Among the hand-made placards and signs were messages including ”No Woman, No Kraj (country)’ and ‘Popieram cie, twoje ciało twój wybór! (I support you, your body your choice!)’.
Local activist Mel Gosia Bulhak helped organise the protest.
“I am a Polish national living in the West Midlands. On Thursday 22nd October, Poland’s top court ruled that abortions in cases of foetal defects are unconstitutional. Poland’s abortion laws were already among the strictest in Europe, but the Constitutional Tribunal’s ruling will mean an almost total ban,” she said.
“Once the decision comes into effect, terminations will only be allowed in cases of rape or incest, or if the mother’s health is at risk. Abortions in cases of severe foetal disabilities account for 98% of all terminations carried out in Poland, therefore, this restriction effectively bans pregnancy terminations.
“Hundreds of thousands of people have been protesting across Poland every day since Thursday. The police have been using tear gas on the protesters. People, including myself, are devastated at this news. The Polish government is becoming increasingly authoritative and people fear for their rights.”
She added, “Today! Today we say enough, today we voice our opinion, loud and clear. We are not going to allow our government to take our rights away! No! Enough is enough!”
Other speakers included Sarah Teversham representing the Birmingham Trade Union Congress (TUC), which has a long history of organising mass demonstrations in the 1970s and 1980s to oppose attacks on abortion rights.

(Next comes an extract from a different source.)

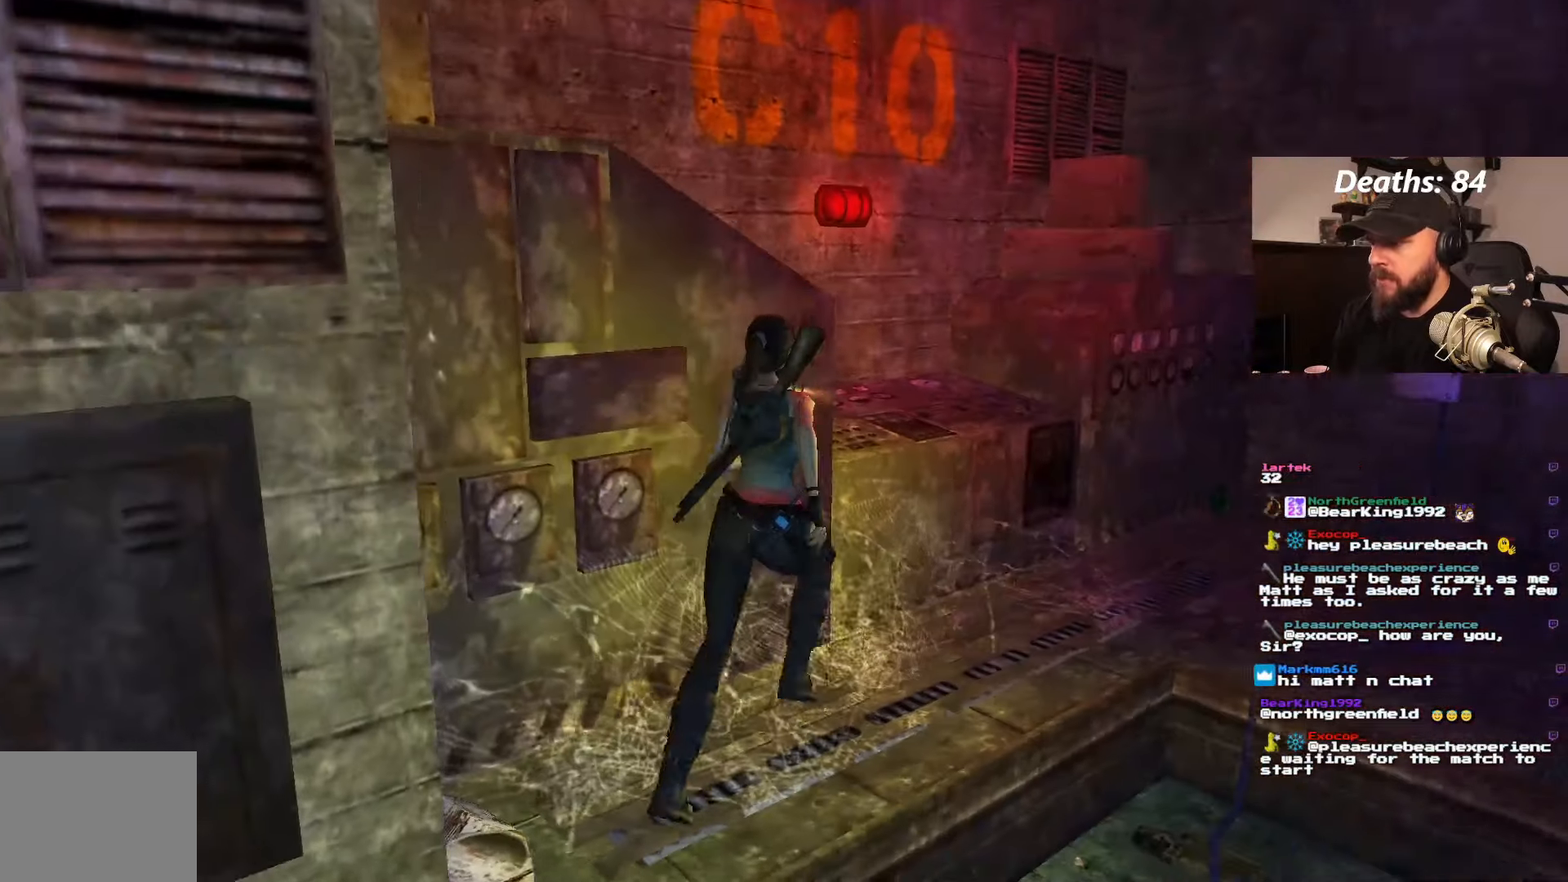
{"buttons": ["DPAD_UP"], "left_stick": "center", "right_stick": "center", "events": [[467, "DPAD_RIGHT", "up"]]}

Unite West Midlands also backed the event, stating: “We stand united to show our support for Polish women who are protesting all over Poland against the near complete abortion ban introduced in Poland.”
On Friday (30 October), Poland’s right-wing president Andrzej Duda announced what he described as a “legislative solution” to the backlash, proposing that terminations in instances where birth defects are terminal would be allowed but terminations of foetuses with conditions such as Down’s syndrome would still be banned.
The recent proposals by Poland’s ruling right-wing Law and Justice party (PiS), which assumed office in 2015, have drawn international condemnation and created a political crisis.
The two-hour rally, which observed social distancing amid the coronavirus restrictions, coincided with similar direct action taking place across several European cities today.
Further protests have been planned to take place across Poland and in cities across Europe.